======== Data section
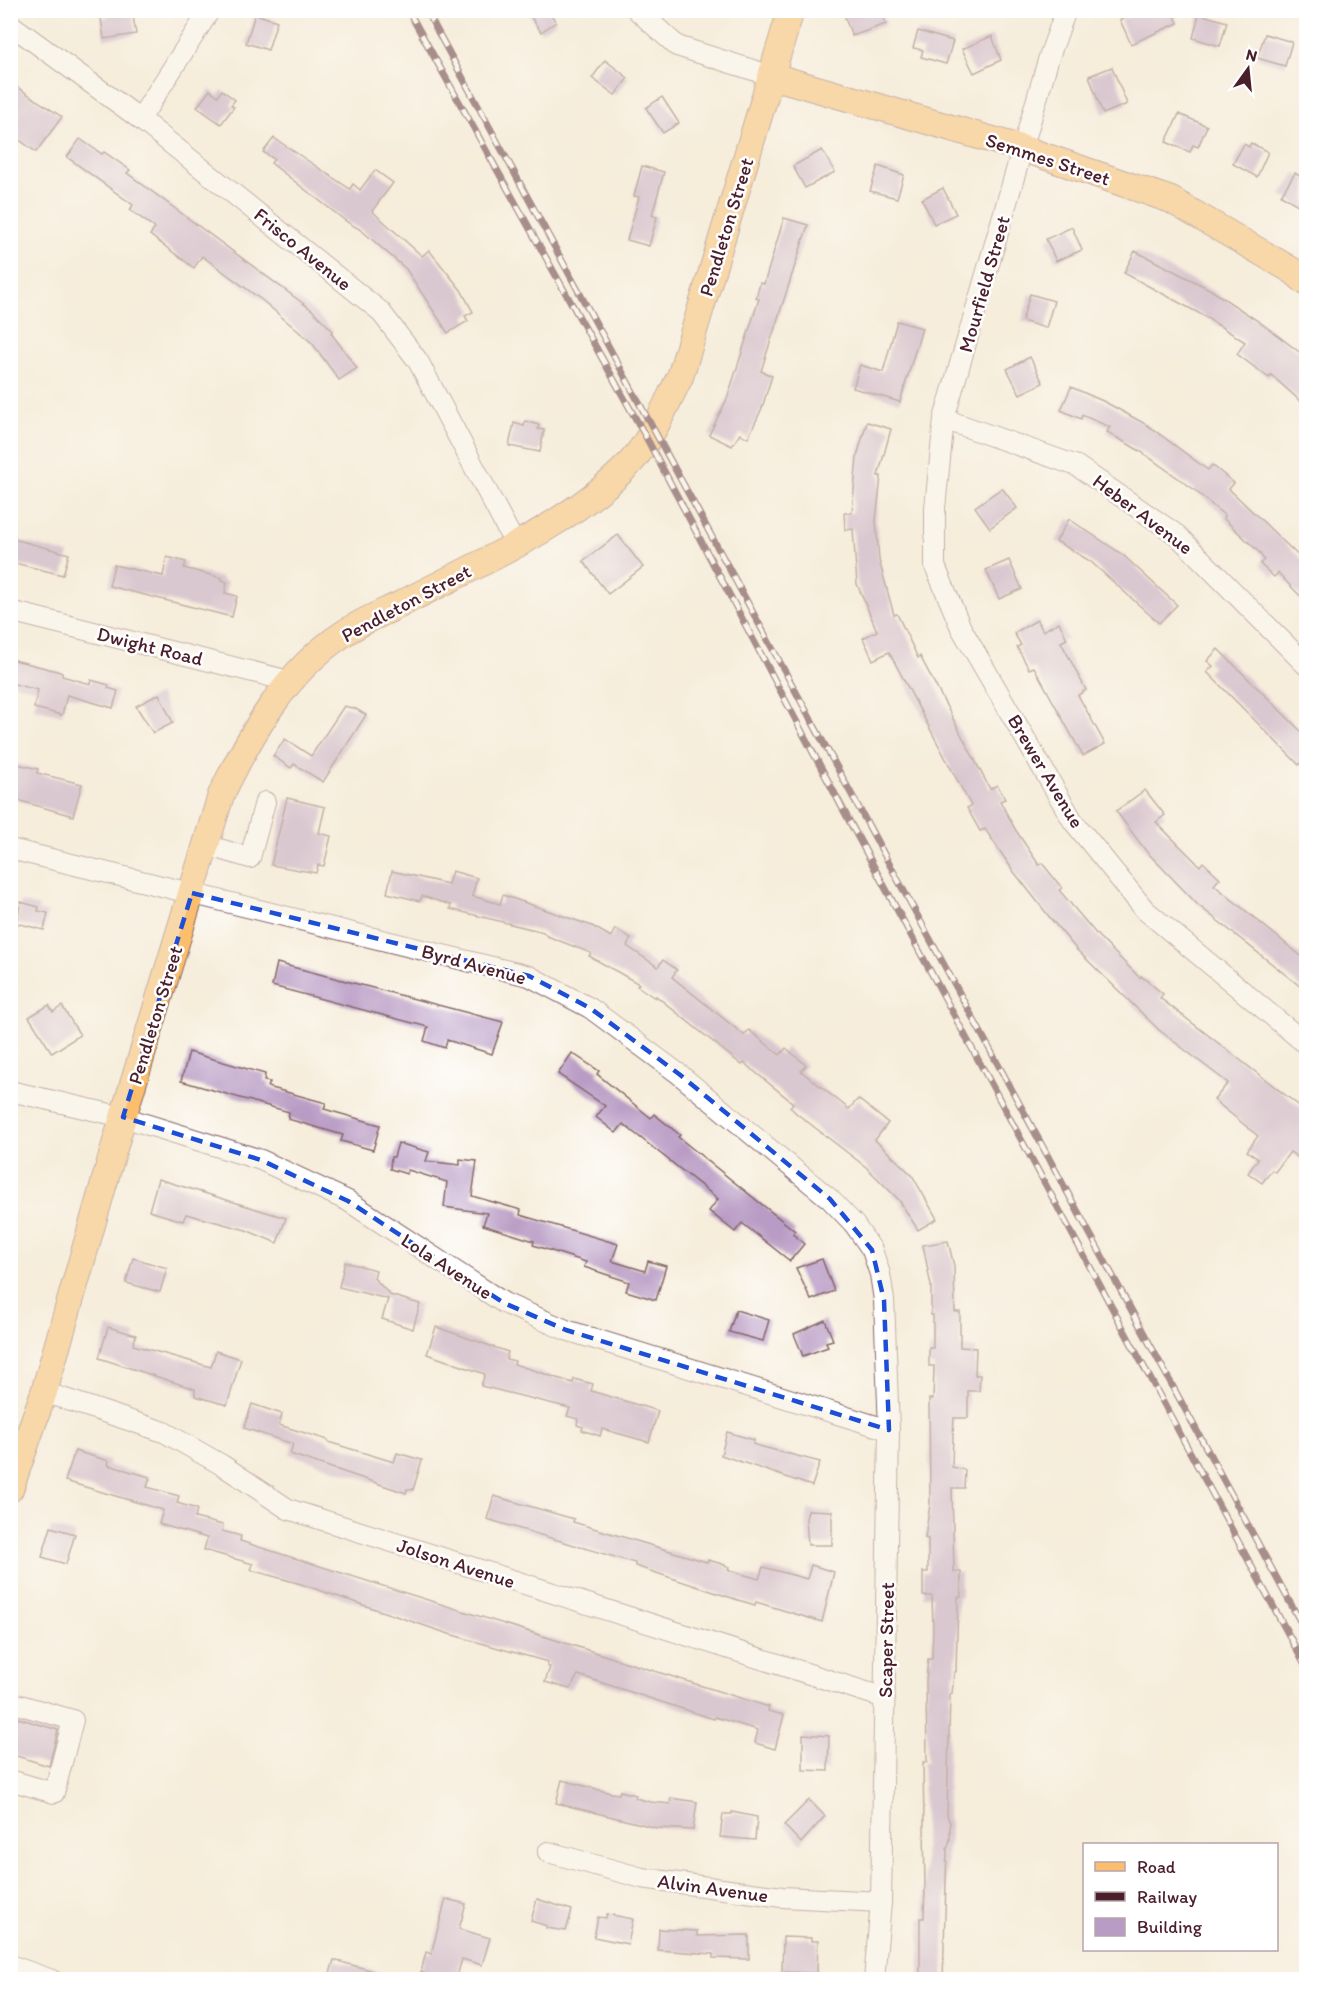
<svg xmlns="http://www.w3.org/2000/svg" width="1317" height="1990" viewBox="0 0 1317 1990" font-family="Itim,sans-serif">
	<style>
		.building { fill: #b99cc5 }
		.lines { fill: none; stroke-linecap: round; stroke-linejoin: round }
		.minor-casing { stroke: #866769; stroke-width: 22 }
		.major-casing { stroke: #866769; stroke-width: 28 }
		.minor { stroke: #fff; stroke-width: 20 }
		.major { stroke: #fabe6d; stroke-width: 26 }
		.rail-casing { stroke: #4a1f2b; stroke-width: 7 }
		.rail { stroke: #fff; stroke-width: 4.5; stroke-dasharray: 14; stroke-linecap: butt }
		.marked { fill: none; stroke: #1d4ed8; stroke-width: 4.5; stroke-dasharray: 12 8; stroke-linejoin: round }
		.labels { text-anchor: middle; stroke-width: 5; stroke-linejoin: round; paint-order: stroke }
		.street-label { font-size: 20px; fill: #4a1f2b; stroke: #fff }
	</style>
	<rect width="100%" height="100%" fill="#fff"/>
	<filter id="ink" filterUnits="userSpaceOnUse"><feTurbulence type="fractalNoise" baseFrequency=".0167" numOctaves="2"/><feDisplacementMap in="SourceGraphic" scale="12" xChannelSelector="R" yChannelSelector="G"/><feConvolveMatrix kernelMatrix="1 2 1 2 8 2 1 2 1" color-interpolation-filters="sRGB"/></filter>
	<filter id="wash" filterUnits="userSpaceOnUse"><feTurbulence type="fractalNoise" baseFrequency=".008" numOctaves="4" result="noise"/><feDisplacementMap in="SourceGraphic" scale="24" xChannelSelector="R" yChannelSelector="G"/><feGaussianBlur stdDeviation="1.35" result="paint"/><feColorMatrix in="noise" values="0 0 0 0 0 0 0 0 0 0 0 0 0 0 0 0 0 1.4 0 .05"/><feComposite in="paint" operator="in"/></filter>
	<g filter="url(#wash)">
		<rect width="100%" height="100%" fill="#f6eddb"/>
		<g id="blocks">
			<g class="building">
				<path d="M115,10H132L136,34L104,39L101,18L108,17L107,13Z"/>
				<path d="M526,10H548L556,22L541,32Z"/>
				<path d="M842,10H881L886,24L852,36Z"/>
				<path d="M1141,10H1148L1150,15L1161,10H1172L1178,23L1131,44L1120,20Z"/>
				<path d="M255,14L277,21L268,50L246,43Z"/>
				<path d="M1199,14L1227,22L1220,46L1193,38Z"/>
				<path d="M918,31L953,41L946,64L921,57L923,50L913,48Z"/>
				<path d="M1265,34L1292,42L1285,66L1257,58Z"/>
				<path d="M992,36L1001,60L974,73L962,49Z"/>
				<path d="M605,60L628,78L615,95L592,78Z"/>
				<path d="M1112,67L1127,104L1103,114L1089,76Z"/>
				<path d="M17,87L62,117L36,152L10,133V96Z"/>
				<path d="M210,90L218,96L222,90L235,100L231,105L234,107L221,124L197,107Z"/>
				<path d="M662,97L679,123L663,133L646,108Z"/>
				<path d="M1179,114L1207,126L1198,147L1193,145L1190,152L1166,142Z"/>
				<path d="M274,138L350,189L353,184L360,190L375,170L393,183L372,211L422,256L429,250L461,290L473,312L465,316L468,321L448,333L406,269L361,230L347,222L271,163L274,159L263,152Z"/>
				<path d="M80,139L102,154L104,152L130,170L127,173L312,310L333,331L331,333L357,368L339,380L312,343L263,301L202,256L194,268L150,235L155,228L130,210L133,205L67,157Z"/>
				<path d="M1251,143L1268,152L1257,177L1233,164L1244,144L1249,147Z"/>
				<path d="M822,150L835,172L805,188L793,166Z"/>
				<path d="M642,166L664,172L652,215L657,217L649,246L627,240L639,197L634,196Z"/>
				<path d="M878,166L904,175L897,198L870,191Z"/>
				<path d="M1295,173L1306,180V210L1281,195Z"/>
				<path d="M943,188L956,214L934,224L922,199Z"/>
				<path d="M784,218L808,225L761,371L772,376L762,408L748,438L740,434L732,446L709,435L727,399L759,299L756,298L760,283L764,284Z"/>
				<path d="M1072,227L1082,250L1056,261L1046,239Z"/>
				<path d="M1135,251L1211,290L1261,323L1306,357V406L1271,375L1269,378L1237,354L1245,342L1204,316L1124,273Z"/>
				<path d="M1030,294L1054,301L1046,328L1022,321Z"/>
				<path d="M897,321L922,328L900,402L853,388L860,365L883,372Z"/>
				<path d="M1030,357L1043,383L1020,394L1007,369Z"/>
				<path d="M1071,387L1105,402L1147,425L1208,470L1212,465L1234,483L1229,489L1306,563V602L1278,573L1274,577L1260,564L1264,560L1259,552L1223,518L1225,516L1192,488L1140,451L1107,432L1110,427L1082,415L1081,419L1061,410Z"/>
				<path d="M525,421L539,425L538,429L544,430L540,452L509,446L514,423L524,426Z"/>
				<path d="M867,422L891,429L878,476H881L880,486L876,520L879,560L894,615L897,614L918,658L920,656L990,789L997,785L1005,799L1000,801L1015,829L1039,865L1042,863L1062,888L1059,890L1098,936L1140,978L1141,976L1163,994L1160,998L1306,1111V1163L1290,1152L1275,1172L1272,1170L1262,1183L1248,1173L1258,1159L1247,1151L1258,1136L1214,1100L1228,1083L1159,1030L1077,950L1051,919L1014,872L985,829L980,831L967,808L971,806L889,652L873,660L863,638L877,631L857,584L853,529L845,530L844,513H852L857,456Z"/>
				<path d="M1002,488L1017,508L990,528L975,507Z"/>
				<path d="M1069,519L1123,555L1177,605L1159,623L1090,561L1056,541Z"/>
				<path d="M618,535L643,567L608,594L583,561Z"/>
				<path d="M10,538L69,554L63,575L10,562Z"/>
				<path d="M167,557L186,562L184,568L222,578L221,580L227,582L225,593L237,596L232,617L109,586L114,565L163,576Z"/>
				<path d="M1009,560L1022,589L999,599L986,570Z"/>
				<path d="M1037,620L1043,631L1059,622L1067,639L1061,642L1086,690L1078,695L1105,744L1083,756L1034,667L1029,669L1017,647L1021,645L1014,633Z"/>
				<path d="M1218,649L1306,736V758L1299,765L1207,672L1213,666L1207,661Z"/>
				<path d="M10,659L57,671L62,673V676L90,684L91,680L109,685L108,688L118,691L113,708L67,695L62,715L34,708L38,690L10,683Z"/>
				<path d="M159,694L173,723L153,733L136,706Z"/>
				<path d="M344,706L356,709L366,715L323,782L294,764L291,768L273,756L285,739L311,756Z"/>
				<path d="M10,762L38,769L37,773L82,784L73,816L10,798Z"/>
				<path d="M1145,790L1165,815L1156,822L1200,866L1203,862L1220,878L1214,885L1306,960V991L1198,905L1146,851L1116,811Z"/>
				<path d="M287,798L325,807L319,833L331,836L324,866L318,865L316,873L271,865Z"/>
				<path d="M392,871L448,884L452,871L477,878L472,896L500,904L503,895L592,926L611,937L615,929L631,938L627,946L658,967L663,960L677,970L672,977L744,1035L749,1030L780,1055L786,1048L806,1065L801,1071L849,1109L858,1099L888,1123L875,1140L912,1175L937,1219L918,1230L899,1200L866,1167L796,1113L790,1107L793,1103L744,1063L742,1065L656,996L655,998L637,986L639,984L589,956L591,953L547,936L543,932L450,909L451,905L422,896L420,901L387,893Z"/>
				<path d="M21,902L39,907L38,911L48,913L44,930L16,923Z"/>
				<path d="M277,963L503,1022L492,1054L447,1040L445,1048L424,1041L428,1027L272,986Z"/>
				<path d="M49,1005L53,1012L62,1006L80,1035L52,1053L29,1017Z"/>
				<path d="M189,1052L265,1074L264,1081L270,1082L268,1087L326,1103L324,1109L380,1125L373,1150L341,1141L343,1135L288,1119L289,1112L181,1081Z"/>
				<path d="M572,1053L599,1071L597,1074L651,1118L654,1114L680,1135L678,1137L795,1231L793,1234L804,1244L790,1261L742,1223L735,1232L709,1211L718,1199L623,1124L616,1133L596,1117L605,1106L558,1074Z"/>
				<path d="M398,1143L429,1152L426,1161L460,1165V1159L477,1161L472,1196L521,1210L520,1215L618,1244L612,1261L645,1271L648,1261L666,1266L656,1300L626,1291L629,1282L584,1267L586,1262L533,1245L534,1241L483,1225L487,1213L444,1207L447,1182L408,1170L407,1174L390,1169L391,1157H394Z"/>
				<path d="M158,1179L286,1218L277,1243L246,1230L186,1214L183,1221L149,1211Z"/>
				<path d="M948,1241L954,1266L955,1312H960V1347L976,1348L975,1375H980L979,1391H968V1418H954L953,1434L952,1467L965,1470L964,1488H952L954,1572H961V1597H958L956,1672H954L952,1694H950L947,1815L950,1823V1840L947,1849L943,1980H920V1918H924L925,1886L923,1762H927L926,1681L928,1659H932L933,1628L932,1596H923V1572H928V1539L925,1538L930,1504L929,1399H933L934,1366H929V1348H933V1315H931V1286L923,1245Z"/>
				<path d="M133,1258L167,1268L160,1292L126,1283Z"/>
				<path d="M822,1259L834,1291L811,1300L796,1268Z"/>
				<path d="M345,1262L376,1270L374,1278L390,1295L420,1304L413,1329L382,1319L388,1299L339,1287Z"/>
				<path d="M736,1310L769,1320L763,1341L729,1332Z"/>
				<path d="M825,1320L833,1340L826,1342L828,1347L803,1356L794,1334Z"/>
				<path d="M108,1327L136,1335L133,1345L211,1367L216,1351L241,1359L227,1405L195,1396V1389L99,1358Z"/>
				<path d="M436,1327L508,1352L506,1359L515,1361L514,1364L573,1383L574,1379L593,1384L591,1391L658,1411L649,1442L602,1429L600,1436L582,1430L583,1427L577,1425L578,1419L567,1416L570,1408L481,1386L485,1374L427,1354Z"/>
				<path d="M252,1404L282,1414L279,1425L328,1440V1442L394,1462L397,1453L422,1460L413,1490L407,1489L406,1493L290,1454L293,1444L244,1428Z"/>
				<path d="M727,1432L754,1440L753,1444L759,1446L820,1462L812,1486L721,1455Z"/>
				<path d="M75,1451L109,1461L108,1465L150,1477L147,1487L179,1496L177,1503L197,1509L195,1518L223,1525L222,1531L241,1536L240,1541L769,1707L768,1711L784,1715L775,1749L755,1743L758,1730L715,1717L714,1719L578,1675L570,1689L545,1682L550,1667L547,1666L548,1662L449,1634L301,1584L251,1570L253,1564L204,1550L207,1538L159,1524L163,1510L65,1481Z"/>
				<path d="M494,1496L574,1519L573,1522L707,1562L708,1560L722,1564L729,1567L728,1570L759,1579L763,1567L807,1579L811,1565L834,1572L822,1622L756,1602L755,1605L738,1600L635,1566V1563L487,1519Z"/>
				<path d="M808,1510L832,1511V1545H808L806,1519Z"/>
				<path d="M51,1527L75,1534L66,1564L42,1557Z"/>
				<path d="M18,1718L58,1730L49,1766L10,1754V1738Z"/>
				<path d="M803,1734L829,1736L828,1771L803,1770Z"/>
				<path d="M562,1780L611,1793L619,1794L620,1791L636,1795L635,1798L650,1802L670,1804L671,1798L697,1802L693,1830L657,1828L556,1803Z"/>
				<path d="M809,1800L825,1816L801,1843L784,1825Z"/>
				<path d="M732,1812L757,1817L755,1840L720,1837L723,1814H732Z"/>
				<path d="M446,1899L466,1904L459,1929L490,1938L482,1965L462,1959L456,1980H422L424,1973L421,1972L426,1952L431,1954Z"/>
				<path d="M537,1899L572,1910L566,1931L546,1928L547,1926L531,1921Z"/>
				<path d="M607,1914L633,1919L628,1944L594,1937L598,1917L606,1918Z"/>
				<path d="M659,1929L697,1931V1936L749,1935V1959L713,1958V1954L658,1950Z"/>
				<path d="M783,1937L811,1938V1941H818L817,1973L782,1972Z"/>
				<path d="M334,1960L388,1975V1980H328Z"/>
			</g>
		</g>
	</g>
	<g filter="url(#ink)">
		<use href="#blocks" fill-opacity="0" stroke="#866769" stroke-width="1.5"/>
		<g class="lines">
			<g class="minor-casing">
				<g id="minor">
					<path d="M637,10L677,46L772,76"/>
					<path d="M1066,10L1049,57L944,419L935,508V566L961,628L1073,821L1145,910L1306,1044"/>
					<path d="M10,24L140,119L380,311L418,361L515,544"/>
					<path d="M140,119L210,10"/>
					<path d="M944,419L1077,466L1177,535L1306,665"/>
					<path d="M10,611L289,681"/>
					<path d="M206,845L250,858L265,802"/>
					<path d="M10,849L529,976L590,1008L679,1074L830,1199L854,1224L872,1250L880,1274L884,1300L889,1430L881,1902L874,1980"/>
					<path d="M10,1091L123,1117L261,1160L348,1201L504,1303L566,1330L889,1430"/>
					<path d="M44,1392L164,1432L222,1465L288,1509L885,1698"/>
					<path d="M10,1702L73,1720L54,1793L10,1780"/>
					<path d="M548,1852L642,1878L782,1897L881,1902"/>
					<path d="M10,1965L52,1980"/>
				</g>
			</g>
			<g class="major-casing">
				<g id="major">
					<path d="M772,76L1024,149L1171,200L1293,271L1306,282"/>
					<path d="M10,1489L44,1392L123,1117L221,795C250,735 286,671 343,634C360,622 380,614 399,605C475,565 570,526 630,463C652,439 665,406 680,377L791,10"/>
				</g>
			</g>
			<use href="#minor" class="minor"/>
			<use href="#major" class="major"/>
			<g class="rail-casing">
				<g id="rail">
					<path d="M408,10L647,439L853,828L1306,1667"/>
					<path d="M426,10L1306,1632"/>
				</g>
			</g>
			<use href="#rail" class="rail"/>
		</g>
	</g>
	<path d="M0 0H1317V1990H0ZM192,893L529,976L590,1008L679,1074L830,1199L872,1250L884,1300L889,1430L566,1330L504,1303L348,1201L261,1160L123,1117Z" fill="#f6eddb" fill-opacity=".55" fill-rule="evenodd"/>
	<path class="marked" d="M192,893L529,976L590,1008L679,1074L830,1199L872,1250L884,1300L889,1430L566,1330L504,1303L348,1201L261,1160L123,1117Z"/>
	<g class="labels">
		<g class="street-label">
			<text transform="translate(1048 159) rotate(18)" y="7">Semmes Street</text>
			<text transform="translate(726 227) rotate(-73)" y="7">Pendleton Street</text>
			<text transform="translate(303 249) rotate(39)" y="7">Frisco Avenue</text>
			<text transform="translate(984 284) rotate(-74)" y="7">Mourfield Street</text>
			<text transform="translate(1143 514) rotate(37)" y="7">Heber Avenue</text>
			<text transform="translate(406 603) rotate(-28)" y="7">Pendleton Street</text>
			<text transform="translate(150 646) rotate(14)" y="7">Dwight Road</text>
			<text transform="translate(1046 771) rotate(59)" y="7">Brewer Avenue</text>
			<text transform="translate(474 964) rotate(15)" y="7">Byrd Avenue</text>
			<text transform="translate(155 1015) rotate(-73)" y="7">Pendleton Street</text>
			<text transform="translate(447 1266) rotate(33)" y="7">Lola Avenue</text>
			<text transform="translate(456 1563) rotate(18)" y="7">Jolson Avenue</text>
			<text transform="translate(886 1640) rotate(-89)" y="7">Scaper Street</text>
			<text transform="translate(713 1888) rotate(8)" y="7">Alvin Avenue</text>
		</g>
	</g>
	<rect width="1317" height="1990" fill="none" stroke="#fff" stroke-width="36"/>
	<rect x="1083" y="1843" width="195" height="108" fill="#ffffff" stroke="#b7a5aa" stroke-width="1.5"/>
	<rect x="1095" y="1862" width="30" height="9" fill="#fabe6d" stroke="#b7a5aa" stroke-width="1.5"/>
	<text x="1137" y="1873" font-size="18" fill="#4a1f2b">Road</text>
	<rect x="1095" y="1892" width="30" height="9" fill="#4a1f2b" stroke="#b7a5aa" stroke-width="1.5"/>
	<text x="1137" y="1903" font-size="18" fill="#4a1f2b">Railway</text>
	<rect x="1095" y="1918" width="30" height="18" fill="#b99cc5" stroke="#b7a5aa" stroke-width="1.5"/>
	<text x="1137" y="1933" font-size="18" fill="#4a1f2b">Building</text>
	<g transform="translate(1248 69) rotate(15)" stroke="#ffffff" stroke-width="4.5" paint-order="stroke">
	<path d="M0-4.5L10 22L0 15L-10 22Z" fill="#4a1f2b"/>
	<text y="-9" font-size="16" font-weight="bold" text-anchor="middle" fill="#4a1f2b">N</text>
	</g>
</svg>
================
## What is required
Using the entries, return every line where the word "lines" can be found.

## Answer to this task
		.lines { fill: none; stroke-linecap: round; stroke-linejoin: round }
		<g class="lines">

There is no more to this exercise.